Once you’ve got that, you can create a standard Let’s Encrypt-enabled nginx config with the location set to proxy to Tomcat. Here’s the config I used, with my letsencrypt.sh keys ready to go:
server {
[ usual stuff ]
[ ssl stuff ]
location / {
proxy_set_header X-forwarded-Host $host;
proxy_set_header X-forwarded-Server $host;
proxy_set_header X-Forwarded-For $proxy_add_x_forwarded_for;
proxy_pass http://localhost:8090;
}
}
This and the gist assume you want to put your wiki at the root of your domain, another thing there was no documentation anywhere about. If you want to use a subfolder like /wiki
, change both occurrences of the following in server.xml:
<Context path="/wiki"
Then change your nginx proxy above to reflect this. And remember, logs/catalina.out is your friend if Confluence doesn’t seem to want to start.
Performance
I won’t mince words; even running out of Postgres, Confluence is slow on anything other than a beast. I’m used to administering MediaWiki, Twiki and pmwiki in tiny cloud instances, but even with 4GB of memory it struggled.
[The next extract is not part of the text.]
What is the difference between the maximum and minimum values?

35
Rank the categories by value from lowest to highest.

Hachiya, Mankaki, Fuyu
There’s much to tweak here; you could let nginx handle caching instead of Tomcat; you could tweak Postgres; even run the 32 bit version with less memory. I’m sure in the hands of a competent Atlassian engineer, you could get it working better.
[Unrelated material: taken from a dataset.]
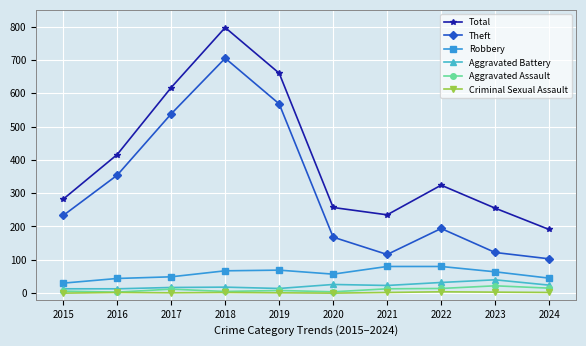

True or false: Aggravated Battery and Criminal Sexual Assault intersect in this chart.

False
Regardless, this shouldn’t be surprising given 4GB of memory barely meets their minimum requirements. For Clara’s and my needs, MediaWiki’s subset of features suit us just fine, and with a quarter of the memory and load averages that Confluence chewed up even when just starting.
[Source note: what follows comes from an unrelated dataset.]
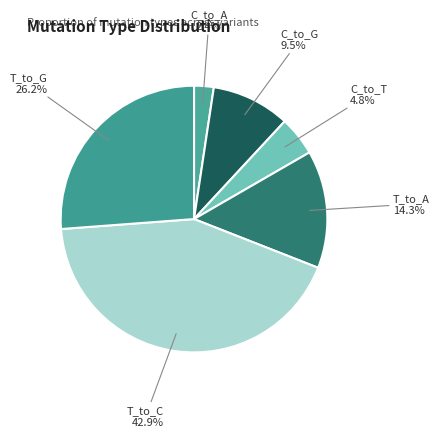

How many slices are in this pie chart?

6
CPU[|||||||||||||||||||||||||||||||||||||||||||||||||100.0%] Tasks: 64, 78 thr; 3 running
Mem[||||||||||||||||||||||||||||||||||| 1720/3942MB] Load average: 0.33 0.33 0.58
Swp[ 0/0MB] Uptime: 05:09:19
PID USER PRI NI VIRT RES SHR S CPU% MEM% TIME+ Command
20750 confluenc 20 0 3427M 1611M 41548 S 83.6 40.9 4:07.61 /opt/atlassian/confluence/jre//bin/java -Djava.util.logging.config
20762 confluenc 20 0 3427M 1611M 41548 S 36.7 40.9 1:28.48 /opt/atlassian/confluence/jre//bin/java -Djava.util.logging.config
21578 confluenc 20 0 3427M 1611M 41548 R 31.0 40.9 0:02.81 /opt/atlassian/confluence/jre//bin/java -Djava.util.logging.config
20763 confluenc 20 0 3427M 1611M 41548 S 7.1 40.9 0:21.16 /opt/atlassian/confluence/jre//bin/java -Djava.util.logging.config
[...]
Conclusions
I’m fortunate to work for an IaaS company that gives me free instances! And I suppose I could run this stack with 16GiB to run this more than capable enterprise wiki. For our personal use though, we’ve decided to head back to MediaWiki with a vanilla FEPP stack.